> [Data]:
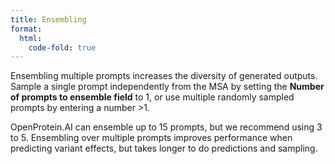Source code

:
 ```yaml
---
title: Ensembling
format:
  html:
    code-fold: true
---
```


Ensembling multiple prompts increases the diversity of generated outputs. Sample a single prompt independently from the MSA by setting the **Number of prompts to ensemble field** to 1, or use multiple randomly sampled prompts by entering a number >1. 

OpenProtein.AI can ensemble up to 15 prompts, but we recommend using 3 to 5.
Ensembling over multiple prompts improves performance when predicting variant effects, but takes longer to do predictions and sampling.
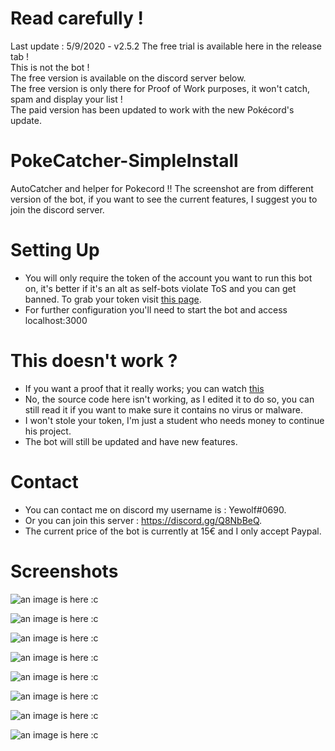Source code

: # Read carefully !
Last update : 5/9/2020 - v2.5.2
The free trial is available here in the release tab !  
This is not the bot !  
The free version is available on the discord server below.  
The free version is only there for Proof of Work purposes, it won't catch, spam and display your list !  
The paid version has been updated to work with the new Pokécord's update.  

# PokeCatcher-SimpleInstall
AutoCatcher and helper for Pokecord !!
The screenshot are from different version of the bot, if you want to see the current features, I suggest you to join the discord server.

# Setting Up

- You will only require the token of the account you want to run this bot on, it's better if it's an alt as self-bots violate ToS and you can get banned. To grab your token visit [this page](https://github.com/TheRacingLion/Discord-SelfBot/wiki/Discord-Token-Tutorial).
- For further configuration you'll need to start the bot and access localhost:3000

# This doesn't work ?

- If you want a proof that it really works; you can watch [this](https://youtu.be/cyCYg2L2Du0)
- No, the source code here isn't working, as I edited it to do so, you can still read it if you want to make sure it contains no virus or malware.
- I won't stole your token, I'm just a student who needs money to continue his project.
- The bot will still be updated and have new features.

# Contact

- You can contact me on discord my username is : Yewolf#0690.
- Or you can join this server : https://discord.gg/Q8NbBeQ.
- The current price of the bot is currently at 15€ and I only accept Paypal.

# Screenshots

![an image is here :c](https://raw.githubusercontent.com/yyewolf/PokecordCatcher-SimpleInstall/master/Screen5.png)

![an image is here :c](https://raw.githubusercontent.com/yyewolf/PokecordCatcher-SimpleInstall/master/Screen6.png)

![an image is here :c](https://raw.githubusercontent.com/yyewolf/PokecordCatcher-SimpleInstall/master/Screen7.png)

![an image is here :c](https://raw.githubusercontent.com/yyewolf/PokecordCatcher-SimpleInstall/master/Screen8.png)

![an image is here :c](https://raw.githubusercontent.com/yyewolf/PokecordCatcher-SimpleInstall/master/Screen1.png)

![an image is here :c](https://raw.githubusercontent.com/yyewolf/PokecordCatcher-SimpleInstall/master/Screen2.png)

![an image is here :c](https://raw.githubusercontent.com/yyewolf/PokecordCatcher-SimpleInstall/master/Screen3.png)

![an image is here :c](https://raw.githubusercontent.com/yyewolf/PokecordCatcher-SimpleInstall/master/Screen4.png)


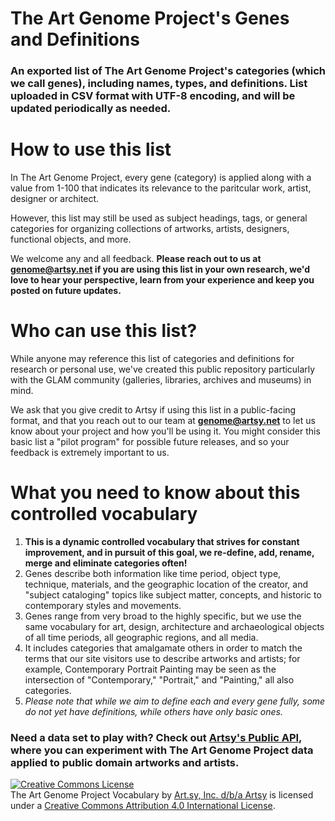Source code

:# The Art Genome Project's Genes and Definitions

### An exported list of The Art Genome Project's categories (which we call genes), including names, types, and definitions. List uploaded in CSV format with UTF-8 encoding, and will be updated periodically as needed.

# How to use this list

In The Art Genome Project, every gene (category) is applied along with a value from 1-100 that indicates its relevance to the paritcular work, artist, designer or architect. 

However, this list may still be used as subject headings, tags, or general categories for organizing collections of artworks, artists, designers, functional objects, and more.

We welcome any and all feedback. **Please reach out to us at [genome@artsy.net](mailto:genome@artsymail.com) if you are using this list in your own research, we'd love to hear your perspective, learn from  your experience and keep you posted on future updates.**

# Who can use this list?

While anyone may reference this list of categories and definitions for research or personal use, we've created this public repository particularly with the GLAM community (galleries, libraries, archives and museums) in mind.

We ask that you give credit to Artsy if using this list in a public-facing format, and that you reach out to our team at **[genome@artsy.net](mailto:genome@artsymail.com)** to let us know about your project and how you'll be using it. You might consider this basic list a "pilot program" for possible future releases, and so your feedback is extremely important to us.

# What you need to know about this controlled vocabulary
1. **This is a dynamic controlled vocabulary that strives for constant improvement, and in pursuit of this goal, we re-define, add, rename, merge and eliminate categories often!**
2. Genes describe both information like time period, object type, technique, materials, and the geographic location of the creator, and "subject cataloging" topics like subject matter, concepts, and historic to contemporary styles and movements.
3. Genes range from very broad to the highly specific, but we use the same vocabulary for art, design, architecture and archaeological objects of all time periods, all geographic regions, and all media.
4. It includes categories that amalgamate others in order to match the terms that our site visitors use to describe artworks and artists; for example, Contemporary Portrait Painting may be seen as the intersection of "Contemporary," "Portrait," and "Painting," all also categories.
5. _Please note that while we aim to define each and every gene fully, some do not yet have definitions, while others have only basic ones._

### Need a data set to play with? Check out [Artsy's Public API](http://developers.artsy.net/), where you can experiment with The Art Genome Project data applied to public domain artworks and artists.

<a rel="license" href="http://creativecommons.org/licenses/by/4.0/"><img alt="Creative Commons License" style="border-width:0" src="https://i.creativecommons.org/l/by/4.0/88x31.png" /></a><br /><span xmlns:dct="http://purl.org/dc/terms/" href="http://purl.org/dc/dcmitype/Dataset" property="dct:title" rel="dct:type">The Art Genome Project Vocabulary</span> by <a xmlns:cc="http://creativecommons.org/ns#" href="https://artsy.net" property="cc:attributionName" rel="cc:attributionURL">Art.sy, Inc. d/b/a Artsy</a> is licensed under a <a rel="license" href="http://creativecommons.org/licenses/by/4.0/">Creative Commons Attribution 4.0 International License</a>.

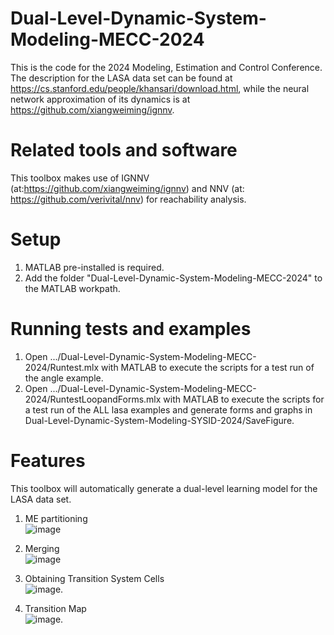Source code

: # Dual-Level-Dynamic-System-Modeling-MECC-2024
This is the code for the 2024 Modeling, Estimation and Control Conference. The description for the LASA data set can be found at https://cs.stanford.edu/people/khansari/download.html, while the neural network approximation of its dynamics is at https://github.com/xiangweiming/ignnv.

# Related tools and software
This toolbox makes use of IGNNV (at:https://github.com/xiangweiming/ignnv) and NNV (at: https://github.com/verivital/nnv) for reachability analysis.

# Setup
1. MATLAB pre-installed is required.
2. Add the folder "Dual-Level-Dynamic-System-Modeling-MECC-2024" to the MATLAB workpath.

# Running tests and examples

1. Open .../Dual-Level-Dynamic-System-Modeling-MECC-2024/Runtest.mlx with MATLAB to execute the scripts for a test run of the angle example.
2. Open .../Dual-Level-Dynamic-System-Modeling-MECC-2024/RuntestLoopandForms.mlx with MATLAB to execute the scripts for a test run of the ALL lasa examples and generate forms and graphs in Dual-Level-Dynamic-System-Modeling-SYSID-2024/SaveFigure.

# Features
This toolbox will automatically generate a dual-level learning model for the LASA data set.

1. ME partitioning\
![image](https://github.com/aicpslab/Dual-Level-Dynamic-System-Modeling-SYSID-2024/blob/main/Results/png/6.JShape_SamplesPartitionsFig.png)

2. Merging\
![image](https://github.com/aicpslab/Dual-Level-Dynamic-System-Modeling-SYSID-2024/blob/main/Results/png/6.JShape_Merge.png)

3. Obtaining Transition System Cells\
![image](https://github.com/aicpslab/Dual-Level-Dynamic-System-Modeling-SYSID-2024/blob/main/Results/png/6.JShape_AbstractionPartitions.png).

4. Transition Map\
 ![image](https://github.com/aicpslab/Dual-Level-Dynamic-System-Modeling-SYSID-2024/blob/main/Results/png/6.JShape_AbstractionMap.png).  

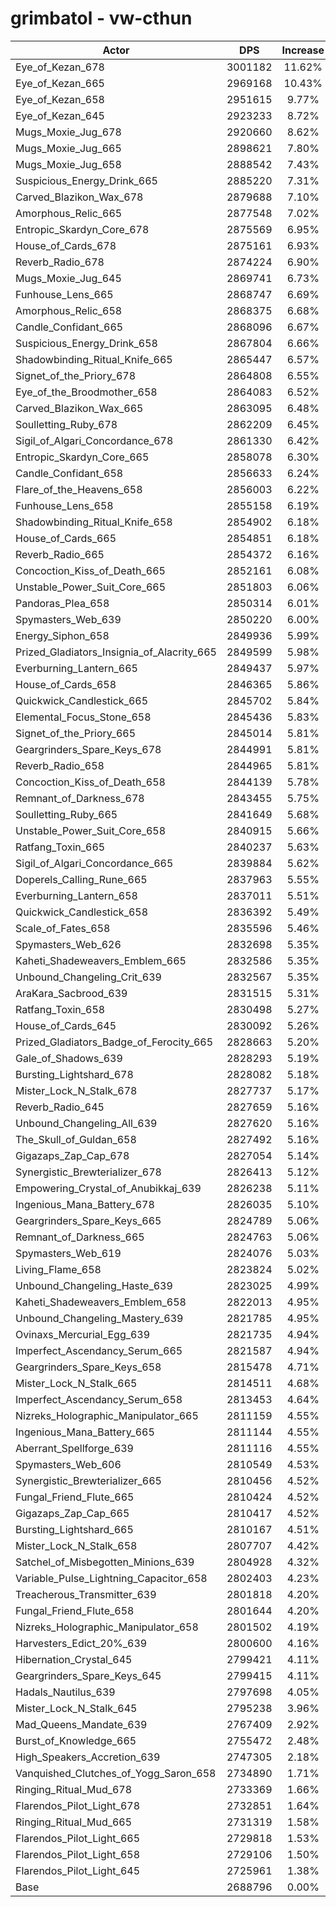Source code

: # grimbatol - vw-cthun
| Actor | DPS | Increase |
|---|:---:|:---:|
|Eye_of_Kezan_678|3001182|11.62%|
|Eye_of_Kezan_665|2969168|10.43%|
|Eye_of_Kezan_658|2951615|9.77%|
|Eye_of_Kezan_645|2923233|8.72%|
|Mugs_Moxie_Jug_678|2920660|8.62%|
|Mugs_Moxie_Jug_665|2898621|7.80%|
|Mugs_Moxie_Jug_658|2888542|7.43%|
|Suspicious_Energy_Drink_665|2885220|7.31%|
|Carved_Blazikon_Wax_678|2879688|7.10%|
|Amorphous_Relic_665|2877548|7.02%|
|Entropic_Skardyn_Core_678|2875569|6.95%|
|House_of_Cards_678|2875161|6.93%|
|Reverb_Radio_678|2874224|6.90%|
|Mugs_Moxie_Jug_645|2869741|6.73%|
|Funhouse_Lens_665|2868747|6.69%|
|Amorphous_Relic_658|2868375|6.68%|
|Candle_Confidant_665|2868096|6.67%|
|Suspicious_Energy_Drink_658|2867804|6.66%|
|Shadowbinding_Ritual_Knife_665|2865447|6.57%|
|Signet_of_the_Priory_678|2864808|6.55%|
|Eye_of_the_Broodmother_658|2864083|6.52%|
|Carved_Blazikon_Wax_665|2863095|6.48%|
|Soulletting_Ruby_678|2862209|6.45%|
|Sigil_of_Algari_Concordance_678|2861330|6.42%|
|Entropic_Skardyn_Core_665|2858078|6.30%|
|Candle_Confidant_658|2856633|6.24%|
|Flare_of_the_Heavens_658|2856003|6.22%|
|Funhouse_Lens_658|2855158|6.19%|
|Shadowbinding_Ritual_Knife_658|2854902|6.18%|
|House_of_Cards_665|2854851|6.18%|
|Reverb_Radio_665|2854372|6.16%|
|Concoction_Kiss_of_Death_665|2852161|6.08%|
|Unstable_Power_Suit_Core_665|2851803|6.06%|
|Pandoras_Plea_658|2850314|6.01%|
|Spymasters_Web_639|2850220|6.00%|
|Energy_Siphon_658|2849936|5.99%|
|Prized_Gladiators_Insignia_of_Alacrity_665|2849599|5.98%|
|Everburning_Lantern_665|2849437|5.97%|
|House_of_Cards_658|2846365|5.86%|
|Quickwick_Candlestick_665|2845702|5.84%|
|Elemental_Focus_Stone_658|2845436|5.83%|
|Signet_of_the_Priory_665|2845014|5.81%|
|Geargrinders_Spare_Keys_678|2844991|5.81%|
|Reverb_Radio_658|2844965|5.81%|
|Concoction_Kiss_of_Death_658|2844139|5.78%|
|Remnant_of_Darkness_678|2843455|5.75%|
|Soulletting_Ruby_665|2841649|5.68%|
|Unstable_Power_Suit_Core_658|2840915|5.66%|
|Ratfang_Toxin_665|2840237|5.63%|
|Sigil_of_Algari_Concordance_665|2839884|5.62%|
|Doperels_Calling_Rune_665|2837963|5.55%|
|Everburning_Lantern_658|2837011|5.51%|
|Quickwick_Candlestick_658|2836392|5.49%|
|Scale_of_Fates_658|2835596|5.46%|
|Spymasters_Web_626|2832698|5.35%|
|Kaheti_Shadeweavers_Emblem_665|2832586|5.35%|
|Unbound_Changeling_Crit_639|2832567|5.35%|
|AraKara_Sacbrood_639|2831515|5.31%|
|Ratfang_Toxin_658|2830498|5.27%|
|House_of_Cards_645|2830092|5.26%|
|Prized_Gladiators_Badge_of_Ferocity_665|2828663|5.20%|
|Gale_of_Shadows_639|2828293|5.19%|
|Bursting_Lightshard_678|2828082|5.18%|
|Mister_Lock_N_Stalk_678|2827737|5.17%|
|Reverb_Radio_645|2827659|5.16%|
|Unbound_Changeling_All_639|2827620|5.16%|
|The_Skull_of_Guldan_658|2827492|5.16%|
|Gigazaps_Zap_Cap_678|2827054|5.14%|
|Synergistic_Brewterializer_678|2826413|5.12%|
|Empowering_Crystal_of_Anubikkaj_639|2826238|5.11%|
|Ingenious_Mana_Battery_678|2826035|5.10%|
|Geargrinders_Spare_Keys_665|2824789|5.06%|
|Remnant_of_Darkness_665|2824763|5.06%|
|Spymasters_Web_619|2824076|5.03%|
|Living_Flame_658|2823824|5.02%|
|Unbound_Changeling_Haste_639|2823025|4.99%|
|Kaheti_Shadeweavers_Emblem_658|2822013|4.95%|
|Unbound_Changeling_Mastery_639|2821785|4.95%|
|Ovinaxs_Mercurial_Egg_639|2821735|4.94%|
|Imperfect_Ascendancy_Serum_665|2821587|4.94%|
|Geargrinders_Spare_Keys_658|2815478|4.71%|
|Mister_Lock_N_Stalk_665|2814511|4.68%|
|Imperfect_Ascendancy_Serum_658|2813453|4.64%|
|Nizreks_Holographic_Manipulator_665|2811159|4.55%|
|Ingenious_Mana_Battery_665|2811144|4.55%|
|Aberrant_Spellforge_639|2811116|4.55%|
|Spymasters_Web_606|2810549|4.53%|
|Synergistic_Brewterializer_665|2810456|4.52%|
|Fungal_Friend_Flute_665|2810424|4.52%|
|Gigazaps_Zap_Cap_665|2810417|4.52%|
|Bursting_Lightshard_665|2810167|4.51%|
|Mister_Lock_N_Stalk_658|2807707|4.42%|
|Satchel_of_Misbegotten_Minions_639|2804928|4.32%|
|Variable_Pulse_Lightning_Capacitor_658|2802403|4.23%|
|Treacherous_Transmitter_639|2801818|4.20%|
|Fungal_Friend_Flute_658|2801644|4.20%|
|Nizreks_Holographic_Manipulator_658|2801502|4.19%|
|Harvesters_Edict_20%_639|2800600|4.16%|
|Hibernation_Crystal_645|2799421|4.11%|
|Geargrinders_Spare_Keys_645|2799415|4.11%|
|Hadals_Nautilus_639|2797698|4.05%|
|Mister_Lock_N_Stalk_645|2795238|3.96%|
|Mad_Queens_Mandate_639|2767409|2.92%|
|Burst_of_Knowledge_665|2755472|2.48%|
|High_Speakers_Accretion_639|2747305|2.18%|
|Vanquished_Clutches_of_Yogg_Saron_658|2734890|1.71%|
|Ringing_Ritual_Mud_678|2733369|1.66%|
|Flarendos_Pilot_Light_678|2732851|1.64%|
|Ringing_Ritual_Mud_665|2731319|1.58%|
|Flarendos_Pilot_Light_665|2729818|1.53%|
|Flarendos_Pilot_Light_658|2729106|1.50%|
|Flarendos_Pilot_Light_645|2725961|1.38%|
|Base|2688796|0.00%|
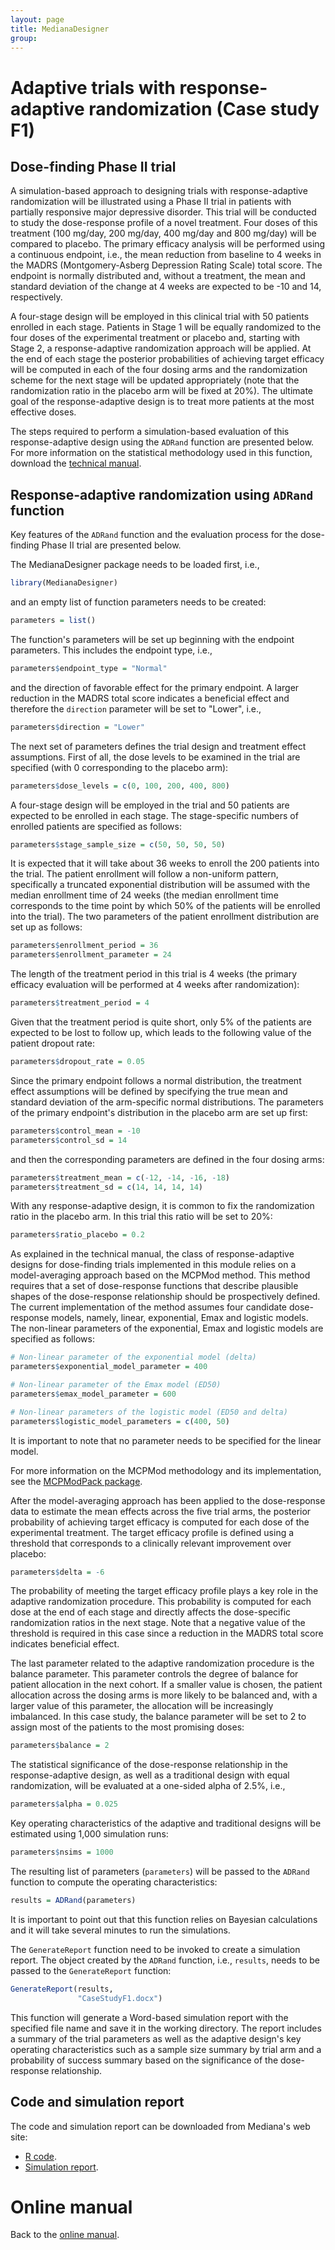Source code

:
 ```yaml
---
layout: page
title: MedianaDesigner
group: 
---
```


# Adaptive trials with response-adaptive randomization (Case study F1)

## Dose-finding Phase II trial

A simulation-based approach to designing trials with response-adaptive randomization will be illustrated using a Phase II trial in patients with partially responsive major depressive disorder. This trial will be conducted to study the dose-response profile of a novel treatment. Four doses of this treatment (100 mg/day, 200 mg/day, 400 mg/day and 800 mg/day) will be compared to placebo. The primary efficacy analysis will be performed using a continuous endpoint, i.e., the mean reduction from baseline to 4 weeks in the MADRS (Montgomery-Asberg Depression Rating Scale) total score. The endpoint is normally distributed and, without a treatment, the mean and standard deviation of the change at 4 weeks are expected to be -10 and 14, respectively.

A four-stage design will be employed in this clinical trial with 50 patients enrolled in each stage. Patients in Stage 1 will be equally randomized to the four doses of the experimental treatment or placebo and, starting with Stage 2, a response-adaptive randomization approach will be applied. At the end of each stage the posterior probabilities of achieving target efficacy will be computed in each of the four dosing arms and the randomization scheme for the next stage will be updated appropriately (note that the randomization ratio in the placebo arm will be fixed at 20%). The ultimate goal of the response-adaptive design is to treat more patients at the most effective doses. 

The steps required to perform a simulation-based evaluation of this response-adaptive design using the `ADRand` function are presented below. For more information on the statistical methodology used in this function, download the [technical manual](http://www.mediana.us/MedianaDesigner/ADRand.pdf).

## Response-adaptive randomization using `ADRand` function

Key features of the `ADRand` function and the evaluation process for the dose-finding Phase II trial are presented below. 

The MedianaDesigner package needs to be loaded first, i.e.,

``` r
library(MedianaDesigner)
```

and an empty list of function parameters needs to be created:

``` r
parameters = list()
```

The function's parameters will be set up beginning with the endpoint parameters. This includes the endpoint type, i.e.,

``` r
parameters$endpoint_type = "Normal"
```

and the direction of favorable effect for the primary endpoint. A larger reduction in the MADRS total score indicates a beneficial effect and therefore the `direction` parameter will be set to "Lower", i.e.,

``` r
parameters$direction = "Lower"
```

The next set of parameters defines the trial design and treatment effect assumptions. First of all, the dose levels to be examined in the trial are specified (with 0 corresponding to the placebo arm):

``` r
parameters$dose_levels = c(0, 100, 200, 400, 800)
```

A four-stage design will be employed in the trial and 50 patients are expected to be enrolled in each stage. The stage-specific numbers of enrolled patients are specified as follows:

``` r
parameters$stage_sample_size = c(50, 50, 50, 50)
```

It is expected that it will take about 36 weeks to enroll the 200 patients into the trial. The patient enrollment will follow a non-uniform pattern, specifically a truncated exponential distribution will be assumed with the median enrollment time of 24 weeks (the median enrollment time corresponds to the time point by which 50% of the patients will be enrolled into the trial). The two parameters of the patient enrollment distribution are set up as follows:

``` r
parameters$enrollment_period = 36
parameters$enrollment_parameter = 24
```

The length of the treatment period in this trial is 4 weeks (the primary efficacy evaluation will be performed at 4 weeks after randomization):

``` r
parameters$treatment_period = 4
```

Given that the treatment period is quite short, only 5% of the patients are expected to be lost to follow up, which leads to the following value of the patient dropout rate:

``` r
parameters$dropout_rate = 0.05
```

Since the primary endpoint follows a normal distribution, the treatment effect assumptions will be defined by specifying the true mean and standard deviation of the arm-specific normal distributions. The parameters of the primary endpoint's distribution in the placebo arm are set up first:

``` r
parameters$control_mean = -10
parameters$control_sd = 14
```

and then the corresponding parameters are defined in the four dosing arms:

``` r
parameters$treatment_mean = c(-12, -14, -16, -18)
parameters$treatment_sd = c(14, 14, 14, 14)
```

With any response-adaptive design, it is common to fix the randomization ratio in the placebo arm. In this trial this ratio will be set to 20%:

``` r
parameters$ratio_placebo = 0.2
```

As explained in the technical manual, the class of response-adaptive designs for dose-finding trials implemented in this module relies on a model-averaging approach based on the MCPMod method. This method requires that a set of dose-response functions that describe plausible shapes of the dose-response relationship should be prospectively defined. The current implementation of the method assumes four candidate dose-response models, namely, linear, exponential, Emax and logistic models. The non-linear parameters of the exponential, Emax and logistic models are specified as follows:

``` r
# Non-linear parameter of the exponential model (delta)
parameters$exponential_model_parameter = 400

# Non-linear parameter of the Emax model (ED50)
parameters$emax_model_parameter = 600

# Non-linear parameters of the logistic model (ED50 and delta)
parameters$logistic_model_parameters = c(400, 50)
```

It is important to note that no parameter needs to be specified for the linear model. 

For more information on the MCPMod methodology and its implementation, see the [MCPModPack package](https://cran.r-project.org/web/packages/MCPModPack/index.html). 

After the model-averaging approach has been applied to the dose-response data to estimate the mean effects across the five trial arms, the posterior probability of achieving target efficacy is computed for each dose of the experimental treatment. The target efficacy profile is defined using a threshold that corresponds to a clinically relevant improvement over placebo:

``` r
parameters$delta = -6
```

The probability of meeting the target efficacy profile plays a key role in the adaptive randomization procedure. This probability is computed for each dose at the end of each stage and directly affects the dose-specific randomization ratios in the next stage. Note that a negative value of the threshold is required in this case since a reduction in the MADRS total score indicates beneficial effect.

The last parameter related to the adaptive randomization procedure is the balance parameter. This parameter controls the degree of balance for patient allocation in the next cohort. If a smaller value is chosen, the patient allocation across the dosing arms is more likely to be balanced and, with a larger value of this parameter, the allocation will be increasingly imbalanced. In this case study, the balance parameter will be set to 2 to assign most of the patients to the most promising doses:

``` r
parameters$balance = 2
```

The statistical significance of the dose-response relationship in the response-adaptive design, as well as a traditional design with equal randomization, will be evaluated at a  one-sided alpha of 2.5%, i.e.,

``` r
parameters$alpha = 0.025
```

Key operating characteristics of the adaptive and traditional designs will be estimated using 1,000 simulation runs:

``` r
parameters$nsims = 1000
```

The resulting list of parameters (`parameters`) will be passed to the `ADRand` function to compute the operating characteristics:

``` r
results = ADRand(parameters)
```

It is important to point out that this function relies on Bayesian calculations and it will take several minutes to run the simulations.

The `GenerateReport` function need to be invoked to create a simulation report. The object created by the `ADRand` function, i.e., `results`, needs to be passed to the `GenerateReport` function:

``` r
GenerateReport(results, 
               "CaseStudyF1.docx")
```

This function will generate a Word-based simulation report with the specified file name and save it in the working directory. The report includes a summary of the trial parameters as well as the adaptive design's key operating characteristics such as a sample size summary by trial arm and a probability of success summary based on the significance of the dose-response relationship.

## Code and simulation report

The code and simulation report can be downloaded from Mediana's web site:

* [R code](http://www.mediana.us/MedianaDesigner/CaseStudyF1.r).
* [Simulation report](http://www.mediana.us/MedianaDesigner/CaseStudyF1.docx).

# Online manual

Back to the [online manual](https://medianasoft.github.io/MedianaDesigner).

> [Task prompt]: What lines in the material above hold the word "MECC"? Pull them out.

> [Your response]:
: # Dual-Level-Dynamic-System-Modeling-MECC-2024
2. Add the folder "Dual-Level-Dynamic-System-Modeling-MECC-2024" to the MATLAB workpath.
1. Open .../Dual-Level-Dynamic-System-Modeling-MECC-2024/Runtest.mlx with MATLAB to execute the scripts for a test run of the angle example.
2. Open .../Dual-Level-Dynamic-System-Modeling-MECC-2024/RuntestLoopandForms.mlx with MATLAB to execute the scripts for a test run of the ALL lasa examples and generate forms and graphs in Dual-Level-Dynamic-System-Modeling-SYSID-2024/SaveFigure.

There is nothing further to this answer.